■ **What you will do**:
Extract every line below character for character, and omit the pictures from your answer.

■ **Exercise data**:
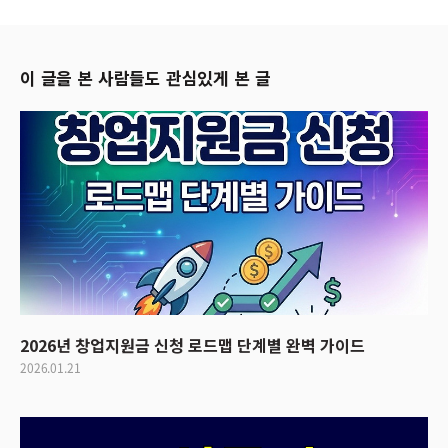
이 글을 본 사람들도 관심있게 본 글
2026년 창업지원금 신청 로드맵 단계별 완벽 가이드
2026.01.21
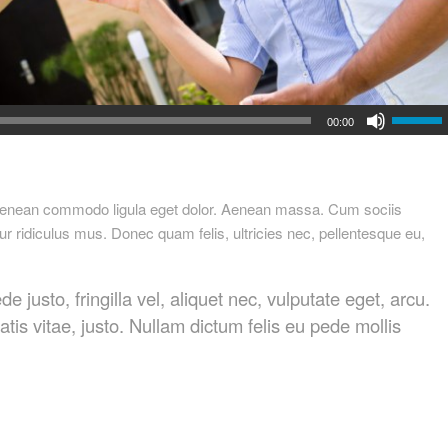
00:00
. Aenean commodo ligula eget dolor. Aenean massa. Cum sociis
r ridiculus mus. Donec quam felis, ultricies nec, pellentesque eu,
usto, fringilla vel, aliquet nec, vulputate eget, arcu.
atis vitae, justo. Nullam dictum felis eu pede mollis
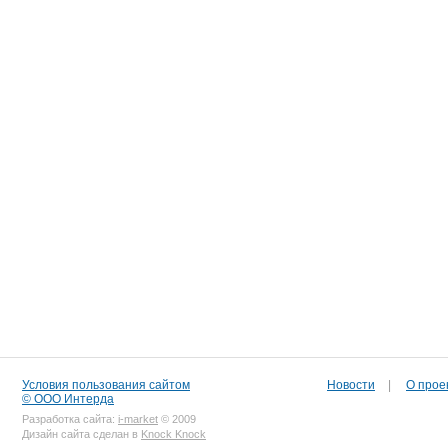
Условия пользования сайтом
Новости
|
О прое
© ООО Интерда
Разработка сайта:
i-market
© 2009
Дизайн сайта сделан в
Knock Knock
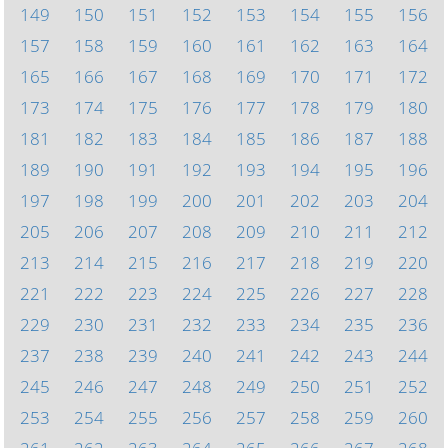
149
150
151
152
153
154
155
156
157
158
159
160
161
162
163
164
165
166
167
168
169
170
171
172
173
174
175
176
177
178
179
180
181
182
183
184
185
186
187
188
189
190
191
192
193
194
195
196
197
198
199
200
201
202
203
204
205
206
207
208
209
210
211
212
213
214
215
216
217
218
219
220
221
222
223
224
225
226
227
228
229
230
231
232
233
234
235
236
237
238
239
240
241
242
243
244
245
246
247
248
249
250
251
252
253
254
255
256
257
258
259
260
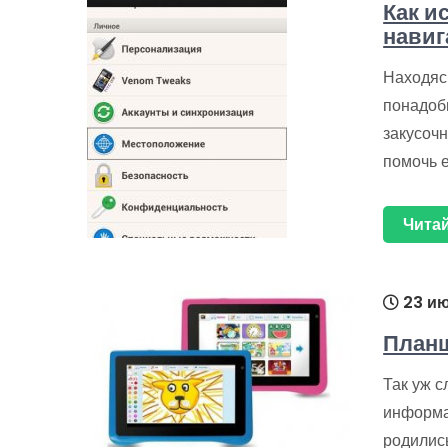
Как и
навиг
Находяс
понадоб
закусочн
помочь 
Читай
23 ию
Планш
Так уж с
информа
родились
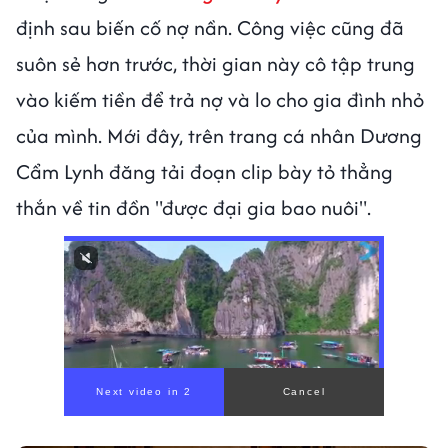
định sau biến cố nợ nần. Công việc cũng đã
suôn sẻ hơn trước, thời gian này cô tập trung
vào kiếm tiền để trả nợ và lo cho gia đình nhỏ
của mình. Mới đây, trên trang cá nhân Dương
Cẩm Lynh đăng tải đoạn clip bày tỏ thẳng
thắn về tin đồn "được đại gia bao nuôi".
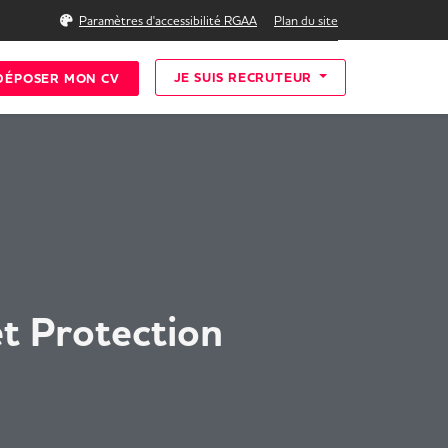
Rechercher
Paramètres d'accessibilité RGAA
Plan du site
JE SUIS RECRUTEUR
DÉPOSER MON CV
et Protection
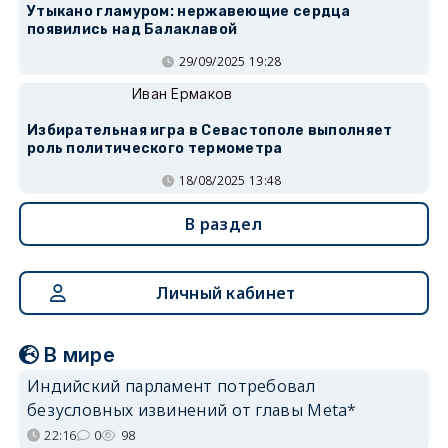
Утыкано гламуром: нержавеющие сердца
появились над Балаклавой
29/09/2025 19:28
Иван Ермаков
Избирательная игра в Севастополе выполняет
роль политического термометра
18/08/2025 13:48
В раздел
Личный кабинет
В мире
Индийский парламент потребовал
безусловных извинений от главы Meta*
22:16
0
98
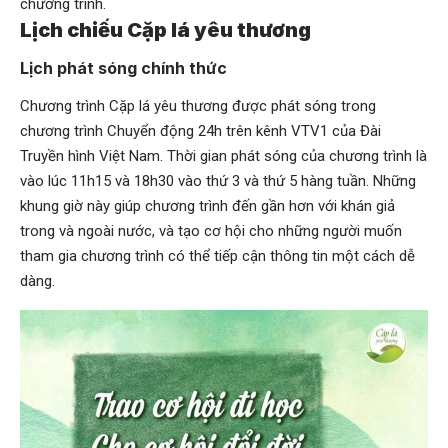
chương trình.
Lịch chiếu Cặp lá yêu thương
Lịch phát sóng chính thức
Chương trình Cặp lá yêu thương được phát sóng trong
chương trình Chuyển động 24h trên kênh VTV1 của Đài
Truyền hình Việt Nam. Thời gian phát sóng của chương trình là
vào lúc 11h15 và 18h30 vào thứ 3 và thứ 5 hàng tuần. Những
khung giờ này giúp chương trình đến gần hơn với khán giả
trong và ngoài nước, và tạo cơ hội cho những người muốn
tham gia chương trình có thể tiếp cận thông tin một cách dễ
dàng.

■ **Answer space**:
이 글을 본 사람들도 관심있게 본 글
2026년 창업지원금 신청 로드맵 단계별 완벽 가이드
2026.01.21
00:00
. Aenean commodo ligula eget dolor. Aenean massa. Cum sociis
r ridiculus mus. Donec quam felis, ultricies nec, pellentesque eu,
usto, fringilla vel, aliquet nec, vulputate eget, arcu.
atis vitae, justo. Nullam dictum felis eu pede mollis
Условия пользования сайтом
Новости
|
О прое
© ООО Интерда
Разработка сайта:
i-market
© 2009
Дизайн сайта сделан в
Knock Knock
149
150
151
152
153
154
155
156
157
158
159
160
161
162
163
164
165
166
167
168
169
170
171
172
173
174
175
176
177
178
179
180
181
182
183
184
185
186
187
188
189
190
191
192
193
194
195
196
197
198
199
200
201
202
203
204
205
206
207
208
209
210
211
212
213
214
215
216
217
218
219
220
221
222
223
224
225
226
227
228
229
230
231
232
233
234
235
236
237
238
239
240
241
242
243
244
245
246
247
248
249
250
251
252
253
254
255
256
257
258
259
260
Как и
навиг
Находяс
понадоб
закусочн
помочь 
Читай
23 ию
Планш
Так уж с
информа
родились
định sau biến cố nợ nần. Công việc cũng đã
suôn sẻ hơn trước, thời gian này cô tập trung
vào kiếm tiền để trả nợ và lo cho gia đình nhỏ
của mình. Mới đây, trên trang cá nhân Dương
Cẩm Lynh đăng tải đoạn clip bày tỏ thẳng
thắn về tin đồn "được đại gia bao nuôi".
Rechercher
Paramètres d'accessibilité RGAA
Plan du site
JE SUIS RECRUTEUR
DÉPOSER MON CV
et Protection
Утыкано гламуром: нержавеющие сердца
появились над Балаклавой
29/09/2025 19:28
Иван Ермаков
Избирательная игра в Севастополе выполняет
роль политического термометра
18/08/2025 13:48
В раздел
Личный кабинет
В мире
Индийский парламент потребовал
безусловных извинений от главы Meta*
22:16
0
98
chương trình.
Lịch chiếu Cặp lá yêu thương
Lịch phát sóng chính thức
Chương trình Cặp lá yêu thương được phát sóng trong
chương trình Chuyển động 24h trên kênh VTV1 của Đài
Truyền hình Việt Nam. Thời gian phát sóng của chương trình là
vào lúc 11h15 và 18h30 vào thứ 3 và thứ 5 hàng tuần. Những
khung giờ này giúp chương trình đến gần hơn với khán giả
trong và ngoài nước, và tạo cơ hội cho những người muốn
tham gia chương trình có thể tiếp cận thông tin một cách dễ
dàng.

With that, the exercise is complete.